* Aim of the task *
Copy the passage below about the old family photo in full, word for word.

I've been working on my family history for many decades now.  Last year, I was sorting through some old photos and came across this one from about 1920: 

The two on the left are my grandparents.  They were apparently clowning around with their friends somewhere over the Hudson River.  What really grabbed my attention, though, was the guy on the right.  In the photo, he's laughing, but with just a tiny change to his expression, he could be crying out.  Remember the Nazi in the movie "Raiders of the Lost Ark", the guy whose face melted at the end?  Yeah, this guy in the photo kinda looks like him.  So I thought it would be fun to take this old photo and see if I could make it creepy.  I took a swing at it last year and this was the result:

I titled it "The Undertakers".  I thought the end result was pretty "meh", but didn't really know why.  So I shrugged my shoulders and went on with other experiments.

(Stored entries)
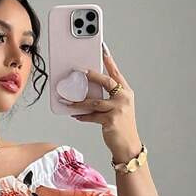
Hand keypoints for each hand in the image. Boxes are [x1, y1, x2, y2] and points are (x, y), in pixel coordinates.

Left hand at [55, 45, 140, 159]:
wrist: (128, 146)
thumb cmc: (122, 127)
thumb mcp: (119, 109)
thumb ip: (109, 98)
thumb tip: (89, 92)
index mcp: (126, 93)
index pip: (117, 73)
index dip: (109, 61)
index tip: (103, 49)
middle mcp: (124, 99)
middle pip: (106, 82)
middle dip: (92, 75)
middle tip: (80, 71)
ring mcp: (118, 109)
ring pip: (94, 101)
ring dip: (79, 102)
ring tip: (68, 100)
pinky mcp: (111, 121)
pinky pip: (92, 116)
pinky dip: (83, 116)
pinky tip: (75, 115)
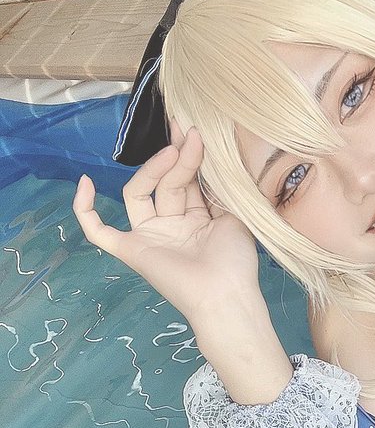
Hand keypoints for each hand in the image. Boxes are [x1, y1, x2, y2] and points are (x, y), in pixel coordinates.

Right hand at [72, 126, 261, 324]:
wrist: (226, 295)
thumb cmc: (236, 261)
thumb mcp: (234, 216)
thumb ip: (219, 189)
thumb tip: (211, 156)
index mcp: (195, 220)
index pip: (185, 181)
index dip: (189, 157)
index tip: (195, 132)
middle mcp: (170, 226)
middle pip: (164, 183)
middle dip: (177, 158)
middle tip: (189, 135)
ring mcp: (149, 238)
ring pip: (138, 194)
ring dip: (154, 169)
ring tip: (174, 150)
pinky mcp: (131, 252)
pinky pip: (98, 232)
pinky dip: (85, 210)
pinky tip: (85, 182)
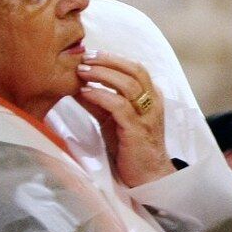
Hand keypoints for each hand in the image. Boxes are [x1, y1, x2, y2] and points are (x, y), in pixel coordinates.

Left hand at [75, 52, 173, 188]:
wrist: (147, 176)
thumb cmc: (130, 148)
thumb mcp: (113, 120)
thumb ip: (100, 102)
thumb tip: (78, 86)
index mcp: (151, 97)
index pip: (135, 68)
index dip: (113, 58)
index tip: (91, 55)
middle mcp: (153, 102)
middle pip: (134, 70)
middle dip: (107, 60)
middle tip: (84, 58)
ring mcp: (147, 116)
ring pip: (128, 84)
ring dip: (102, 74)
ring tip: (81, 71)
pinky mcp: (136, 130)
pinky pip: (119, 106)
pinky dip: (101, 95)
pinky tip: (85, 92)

--

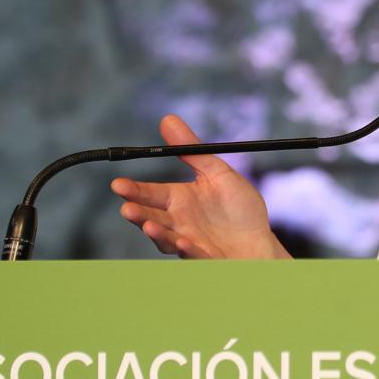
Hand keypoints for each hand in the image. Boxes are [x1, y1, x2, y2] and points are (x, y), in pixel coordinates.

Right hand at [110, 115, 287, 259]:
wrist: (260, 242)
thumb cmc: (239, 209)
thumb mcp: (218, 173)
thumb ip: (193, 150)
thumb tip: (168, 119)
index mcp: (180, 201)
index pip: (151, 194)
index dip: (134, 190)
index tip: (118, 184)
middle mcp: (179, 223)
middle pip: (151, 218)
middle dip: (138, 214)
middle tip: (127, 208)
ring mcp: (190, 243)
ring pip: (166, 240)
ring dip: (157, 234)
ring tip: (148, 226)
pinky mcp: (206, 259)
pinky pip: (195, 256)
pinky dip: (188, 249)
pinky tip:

* Exercise solution *
I've been working on my family history for many decades now.  Last year, I was sorting through some old photos and came across this one from about 1920: 

The two on the left are my grandparents.  They were apparently clowning around with their friends somewhere over the Hudson River.  What really grabbed my attention, though, was the guy on the right.  In the photo, he's laughing, but with just a tiny change to his expression, he could be crying out.  Remember the Nazi in the movie "Raiders of the Lost Ark", the guy whose face melted at the end?  Yeah, this guy in the photo kinda looks like him.  So I thought it would be fun to take this old photo and see if I could make it creepy.  I took a swing at it last year and this was the result:

I titled it "The Undertakers".  I thought the end result was pretty "meh", but didn't really know why.  So I shrugged my shoulders and went on with other experiments.